Fragment #55 -- Porphyrius, Quaest. Hom. ad Iliad. pertin. p. 93: He has indicated the shameful deed briefly by the phrase `to lie with her against her will', and not like Hesiod who recounts at length the story of Peleus and the wife of Acastus.
Fragment #56 -- Scholiast on Pindar, Nem. iv. 95: `And this seemed to him (Acastus) in his mind the best plan; to keep back himself, but to hide beyond guessing the beautiful knife which the very famous Lame One had made for him, that in seeking it alone over steep Pelion, he (Peleus) might be slain forthwith by the mountain-bred Centaurs.'
Fragment #57 -- Voll. Herculan. (Papyri from Herculaneum), 2nd Collection, viii. 105: The author of the "Cypria" (38) says that Thetis avoided wedlock with Zeus to please Hera; but that Zeus was angry and swore that she should mate with a mortal. Hesiod also has the like account.

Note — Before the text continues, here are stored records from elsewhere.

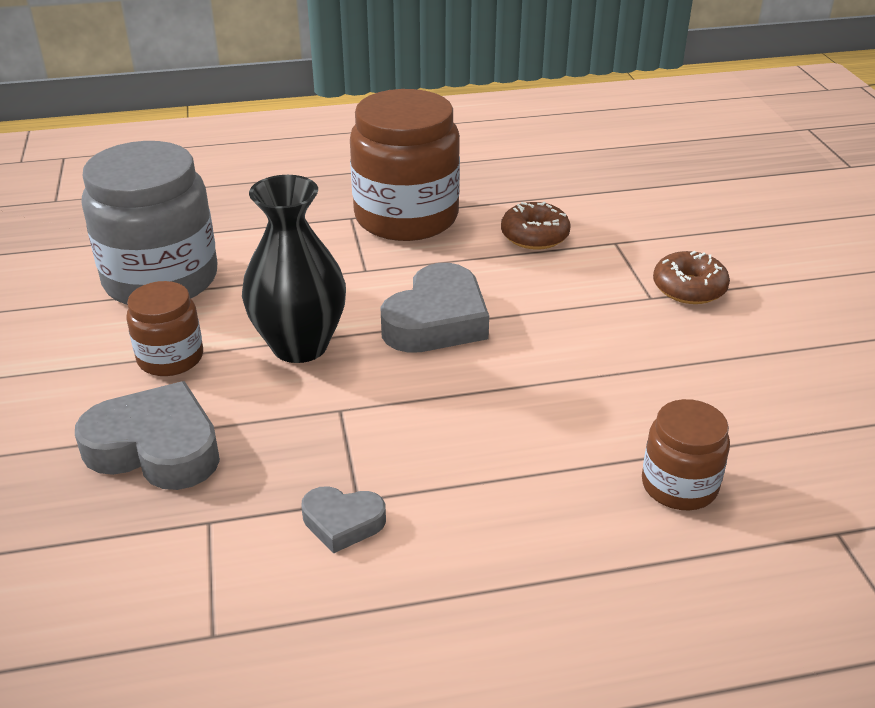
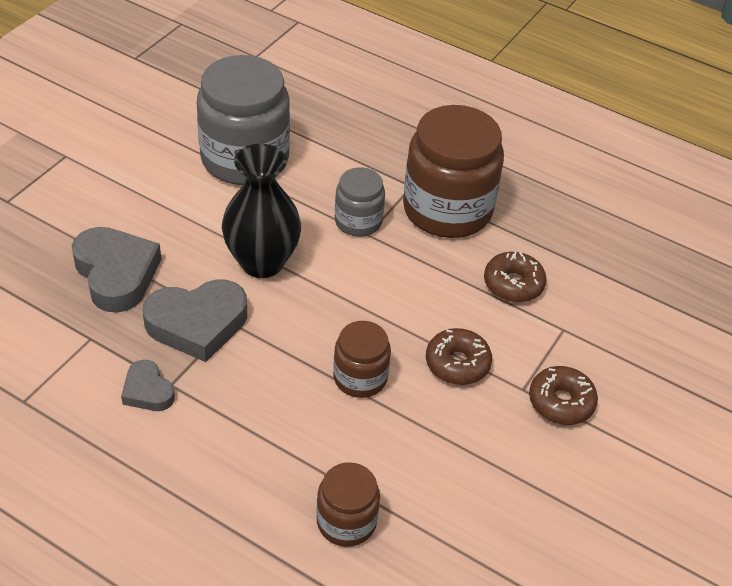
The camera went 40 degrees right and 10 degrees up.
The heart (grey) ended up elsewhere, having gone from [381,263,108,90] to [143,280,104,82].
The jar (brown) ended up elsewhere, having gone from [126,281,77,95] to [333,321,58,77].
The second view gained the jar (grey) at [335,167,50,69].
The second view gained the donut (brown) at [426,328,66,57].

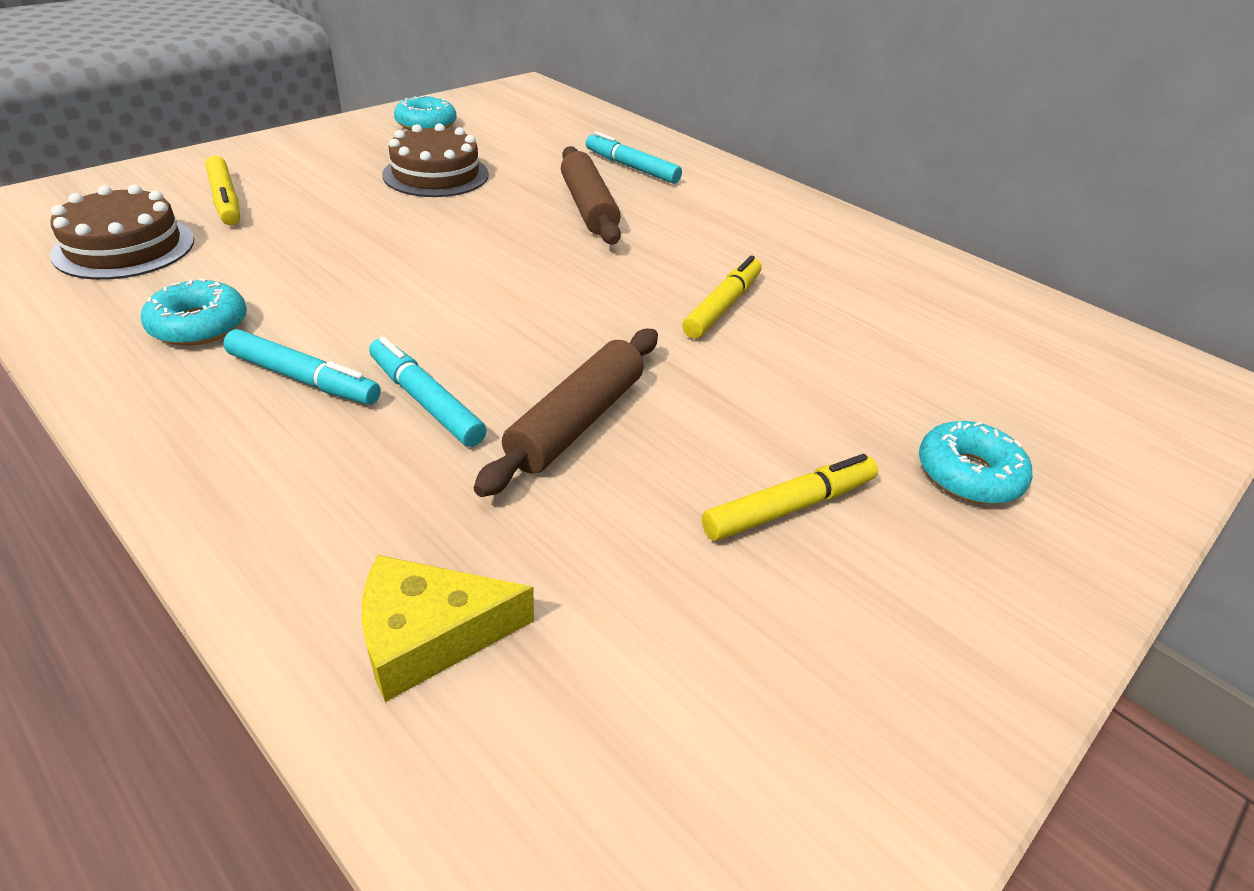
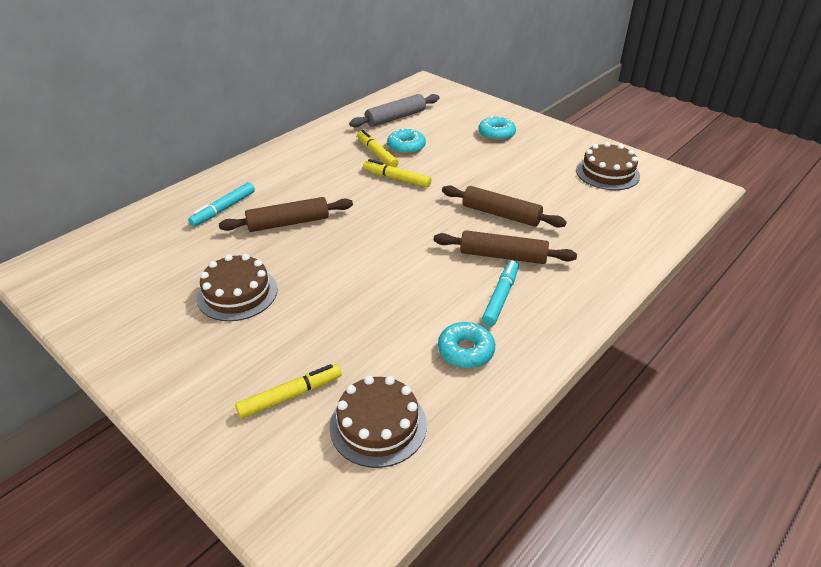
The camera went 90 degrees left and 0 degrees up.
The second view gained the rolling pin (grey) at [349,94,90,33].
The marker (yellow) ended up elsewhere, having gone from [702,454,176,87] to [357,130,42,37].
The donut (turquoise) ended up elsewhere, having gone from [394,95,62,36] to [387,128,39,26].
Where the marker (turquoise) stood at [369,337,118,110], the rolling pin (brown) came to stand at [434,230,143,34].
The second view gained the cake (brown) at [576,142,64,48].
The second view lost the cheese (yellow) at [362,555,172,147].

Fragment #58 -- Strassburg Greek Papyri 55 (2nd century A.D.): (ll. 1-13) `Peleus the son of Aeacus, dear to the deathless gods, came to Phthia the mother of flocks, bringing great possessions from spacious Iolcus. And all the people envied him in their hearts seeing how he had sacked the well-built city, and accomplished his joyous marriage; and they all spake this word: "Thrice, yea, four times blessed son of Aeacus, happy Peleus! For far-seeing Olympian Zeus has given you a wife with many gifts and the blessed gods have brought your marriage fully to pass, and in these halls you go up to the holy bed of a daughter of Nereus. Truly the father, the son of Cronos, made you very pre- eminent among heroes and honoured above other men who eat bread and consume the fruit of the ground."'
Fragment #59 -- (39) Origen, Against Celsus, iv. 79: `For in common then were the banquets, and in common the seats of deathless gods and mortal men.'
Fragment #60 -- Scholiast on Homer, Il. xvi. 175: ...whereas Hesiod and the rest call her (Peleus' daughter) Polydora.
Fragment #61 -- Eustathius, Hom. 112. 44 sq: It should be observed that the ancient narrative hands down the account that Patroclus was even a kinsman of Achilles; for Hesiod says that Menoethius the father of Patroclus, was a brother of Peleus, so that in that case they were first cousins.
Fragment #62 -- Scholiast on Pindar, Ol. x. 83: Some write `Serus the son of Halirrhothius', whom Hesiod mentions: `He (begot) Serus and Alazygus, goodly sons.' And Serus was the son of Halirrhothius Perieres' son, and of Alcyone.